Iron, coal and other products were transported by horse pulled trucks along wooden rails which had a relatively short working life. To overcome this Reynolds cast rails and so doing created a precedent for future railways. Abraham Darby Ⅲ joined the firm in 1768 aged 18 and his brother Samuel a few years later. The company expanded further and not just locally. A bridge was needed across the river Severn and Darby and the architect James Pritchard developed the design for the world’s first cast iron bridge. Using knowledge of the time wooden bridge methods of construction were used in the design. The casting of 70 foot bridge members would test today’s engineers but for the late 1700’s it was unchartered territory and it is not fully understood how with open sand moulds they achieved it. The bridge was completed in 1781. The cost was almost double estimates and as Darby had agreed to cover cost over runs the company ran up debts which continued to be a burden throughout the life of Abraham Darby Ⅲ. Cannon production had stopped some years earlier for ethical reasons and, despite it being a lucrative market which could have eased the fortunes of the company, it and was not a market the company was prepared to re-enter.

The beginning of the 1800’s was a difficult time for the company which did not really begin to improve until Francis Darby developed castings for the structural and art markets around 1830. Steam engine manufacture continued to be a major market throughout the 19th century. At the start of the 1900’s products included rainwater goods, architectural castings and gas fires for London County Council as well as large cooking ranges for canteens and hotels. Munitions were produced for the 1st World War.

For over 200 years the Darby family were involved in the Coalbrookdale foundry but in 1929 it was incorporated into Allied Iron Founders ltd. Rainwater and soil products and domestic appliances became a major market. Munitions and other items, including wings for bombers were produced during the 2nd World War. Then after the war domestic appliances were designed on site and introduced including the Rayburn cooker. In 1969 the company was acquired by Glynwed Holdings to become part of the Glynwed Foundries Ltd subsidiary. Engineering and boiler castings were introduced and more investments were made into the mechanisation of foundry processes.

The recession of 2008/9 hit the foundry hard and it never really recovered. In 2015 the foundry was sold to the Middleby Corporation of America but regrettably it was unable to provide the company with the volume of work necessary to make the company viable and in November 2017 the gates were closed for the last time.

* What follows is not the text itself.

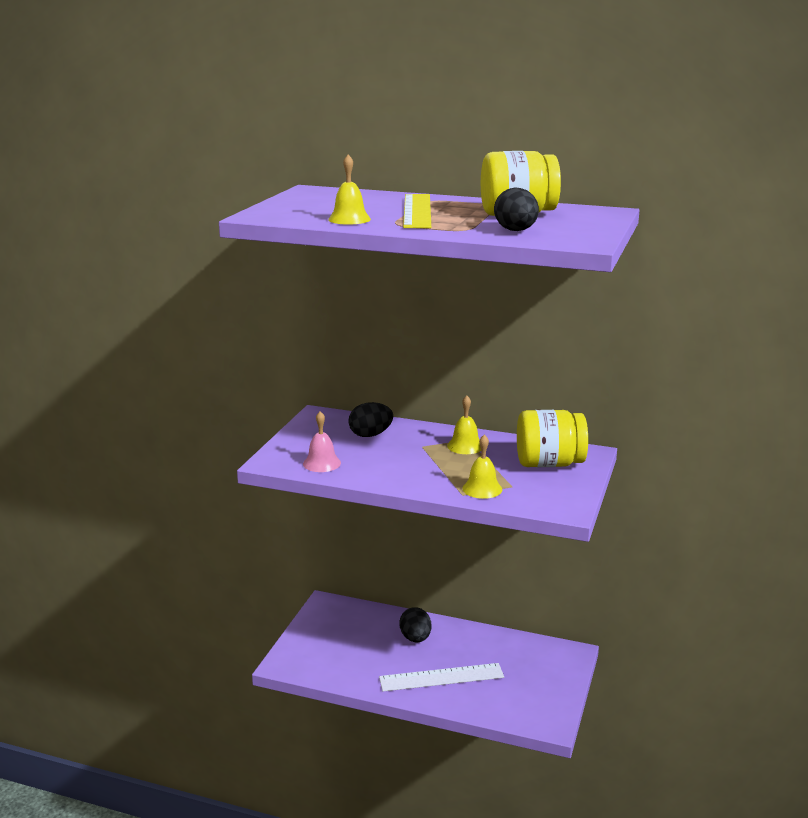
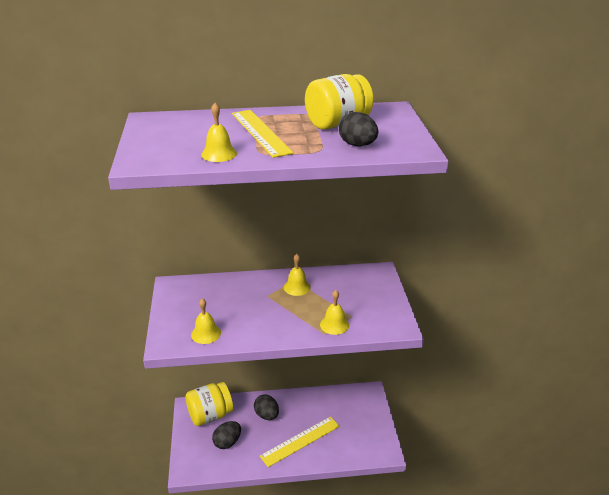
camera: 25 degrees left, 10 degrees up
pink bell [303,411,341,472] -> yellow bell [191,299,221,344]
black egg [348,402,393,437] -> black egg moved to [212,421,241,449]
white ruler [379,663,504,692] -> yellow ruler [260,417,340,467]
yellow jar [517,410,588,467] -> yellow jar moved to [185,382,233,426]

Although Aga products are still assembled in Shropshire castings are now sourced outside the company.

The final slide of the presentation was that of the last of the employees’ foundry boots hanging from the closed gates of the factory.

A vote of thanks for an excellent presentation was given by Gareth Jeremiah, Prof MICME, and then the members and guests enjoyed an excellent buffet sponsored by the branch.